The first approach doesn't have two sentences
And anyone can make it work.
Is a phrase, as it expresses an incomplete idea.
And is a conjunction, used to join two similar things together (similar ideas, or similar sentence structures).
So you are right to combine the two, because you have only one sentence and a phrase.
It will be the system that anyone can make work.
Is a correct, fully formed sentence. It is clear, but you are right, it isn't a sentence that is natural. That's because of a few reasons.
- You use the word
it before you introduce what it describes. The general rule is describe the item clearly first, then use the word it as a replacement for describing it again.
- You have confused the direct object (the noun receiving the action) with the subject (the noun performing the action.
The first problem is fixed by changing
It will be the system that anyone can make work
The system will be one that anyone can make work
And with this improvement, the second problem becomes easier to notice. "The system" isn't doing anything, but "anyone" is doing something.

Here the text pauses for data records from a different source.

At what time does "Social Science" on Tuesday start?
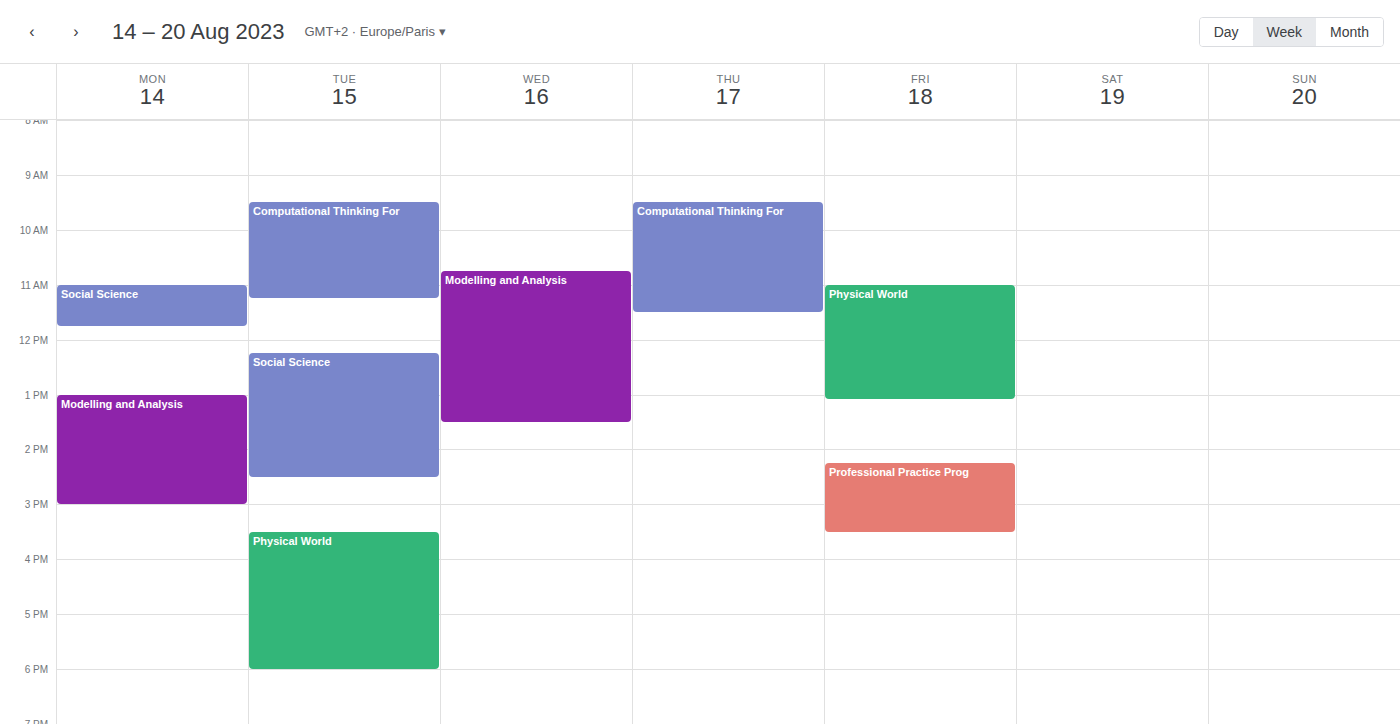
12:15 PMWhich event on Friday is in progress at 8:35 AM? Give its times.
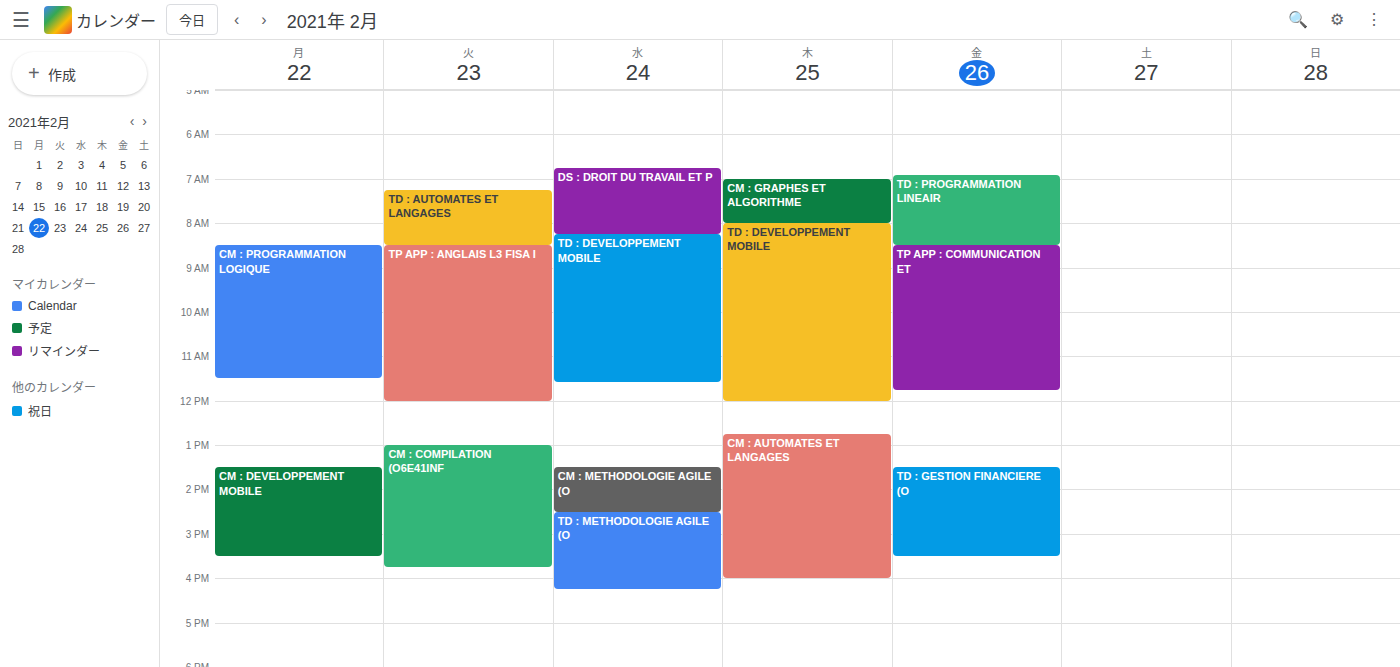
"TP APP : COMMUNICATION ET", 8:30 AM to 11:45 AMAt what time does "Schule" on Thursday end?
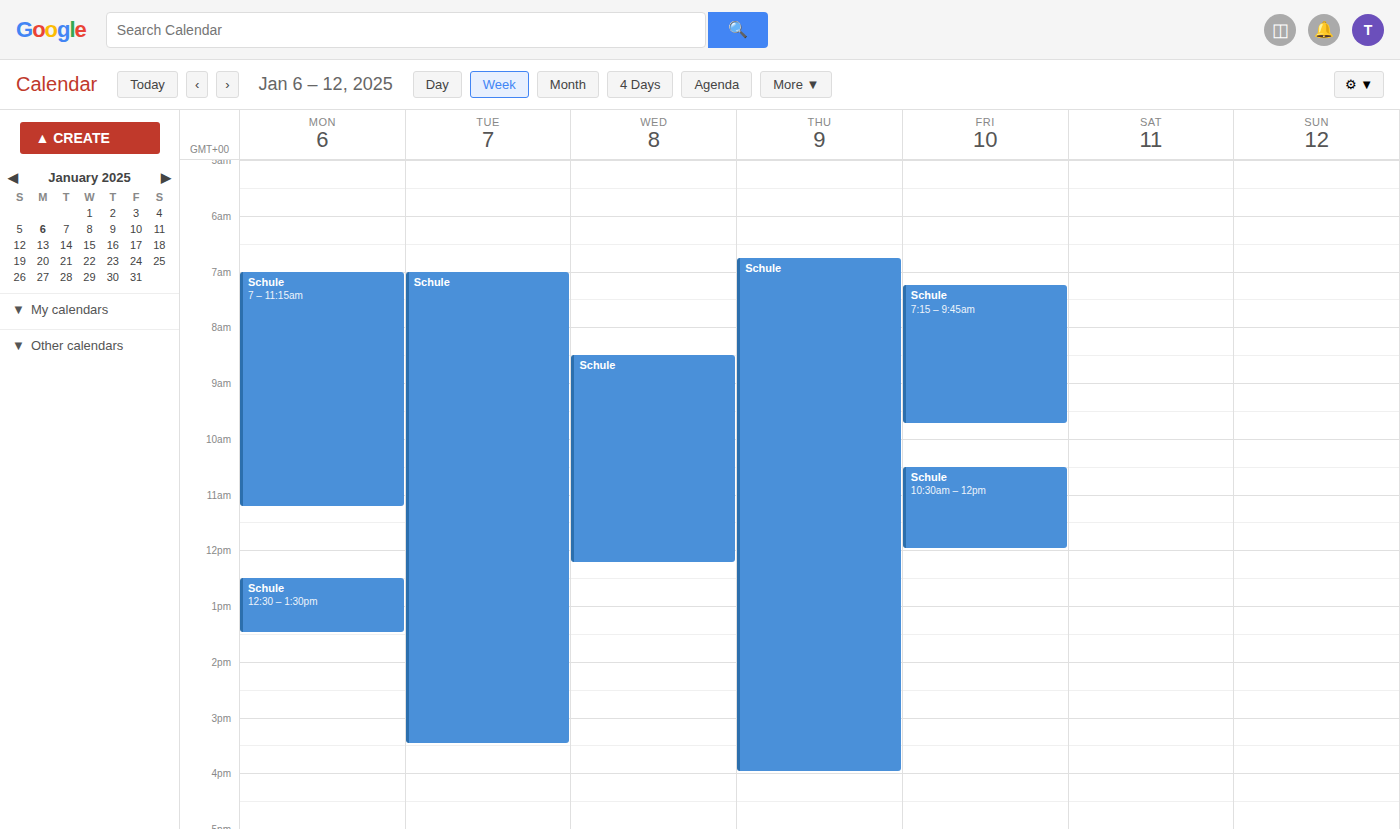
4:00 PMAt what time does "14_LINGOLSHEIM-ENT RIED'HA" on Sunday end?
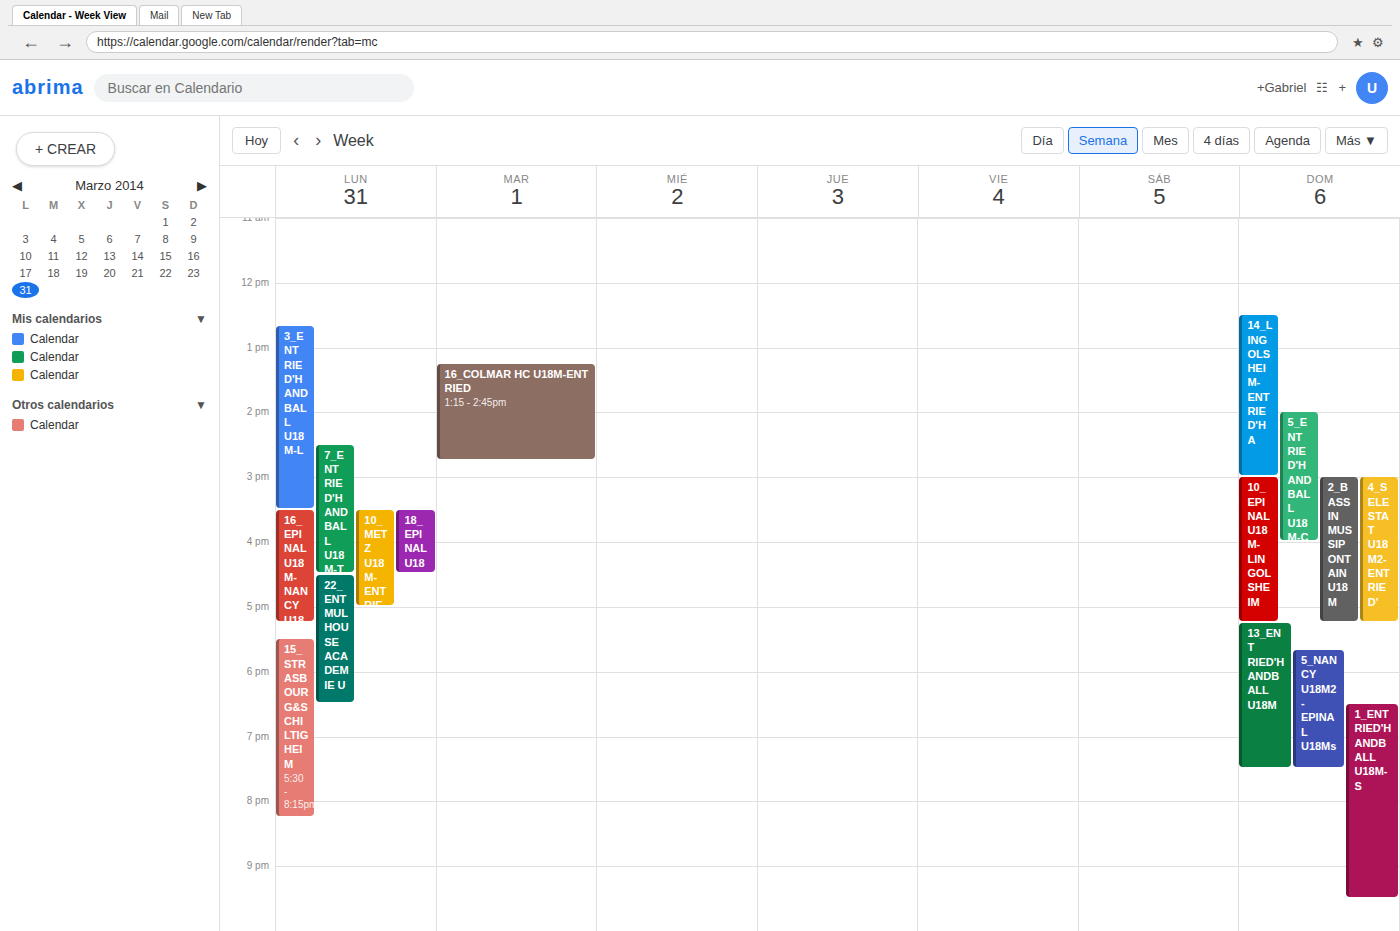
3:00 PMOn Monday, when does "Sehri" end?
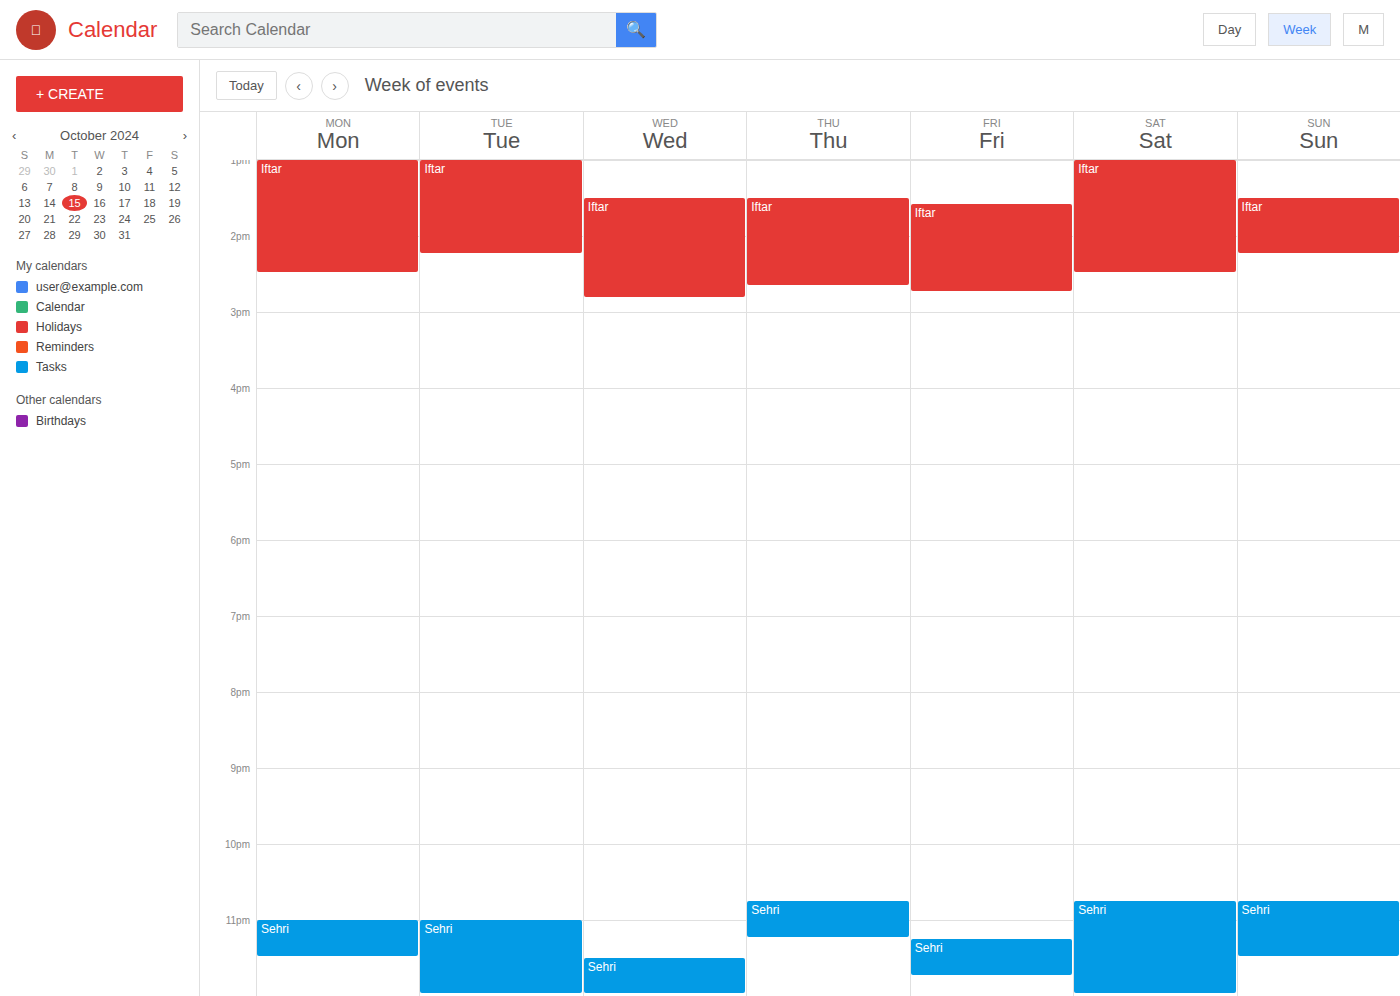
11:30 PMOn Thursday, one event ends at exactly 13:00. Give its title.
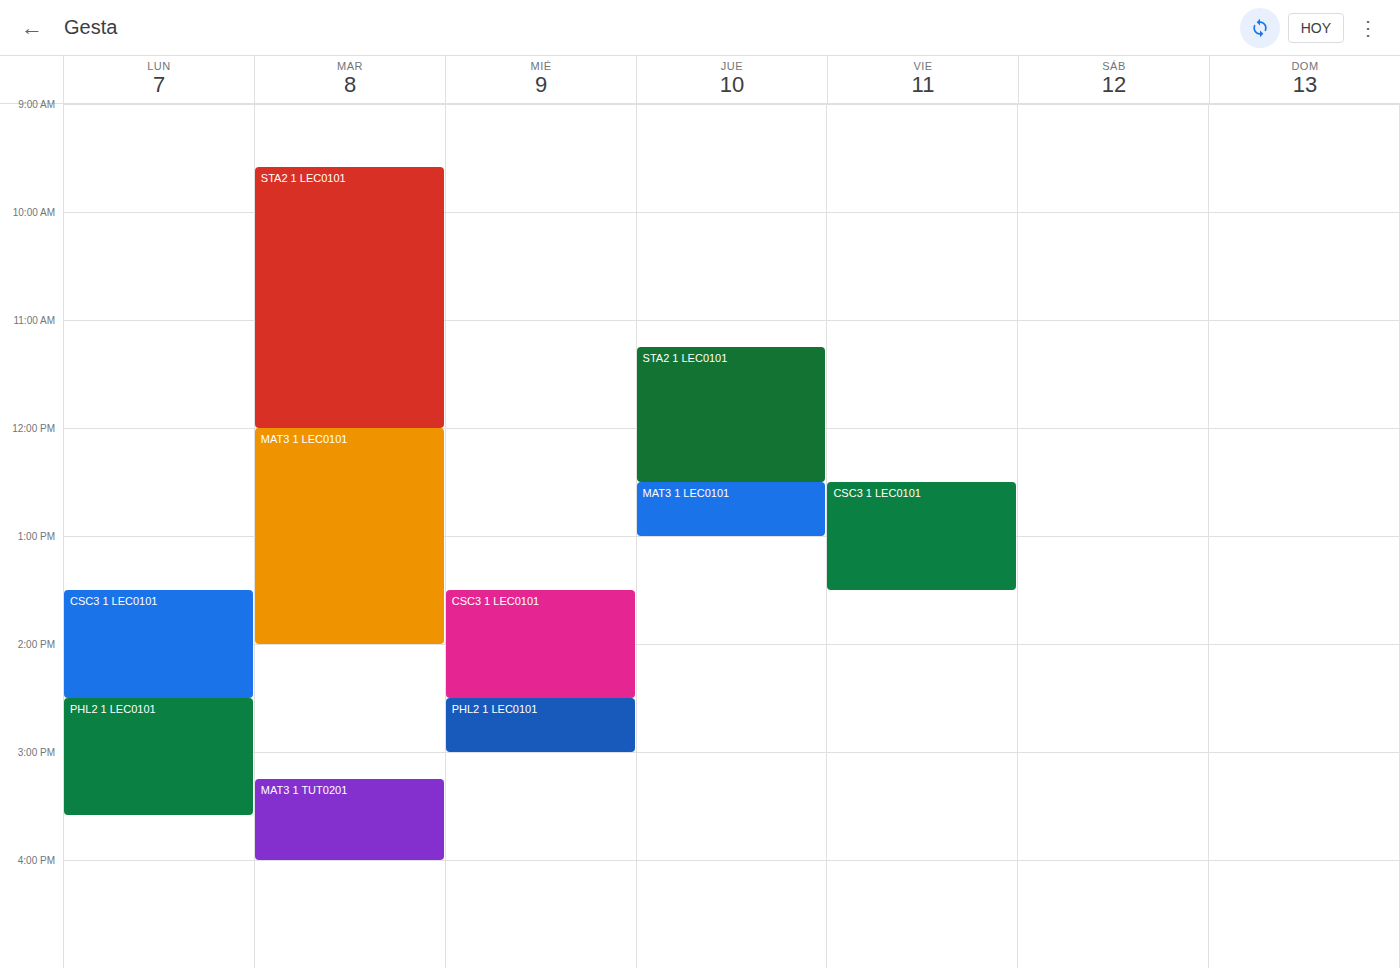
"MAT3 1 LEC0101"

This means that "anyone" is the proper subject, not "the system".
Anyone can make the system work.
Which is even better, but "make the system work" is vague. We don't know if they are fixing the system or just using the system to perform work. So the final improvement might be.
Anyone can repair the system.
Anyone can use the system.
Using your verbs to express actions, instead of existence, will help you avoid problems of switching the direct object of a sentence for the subject.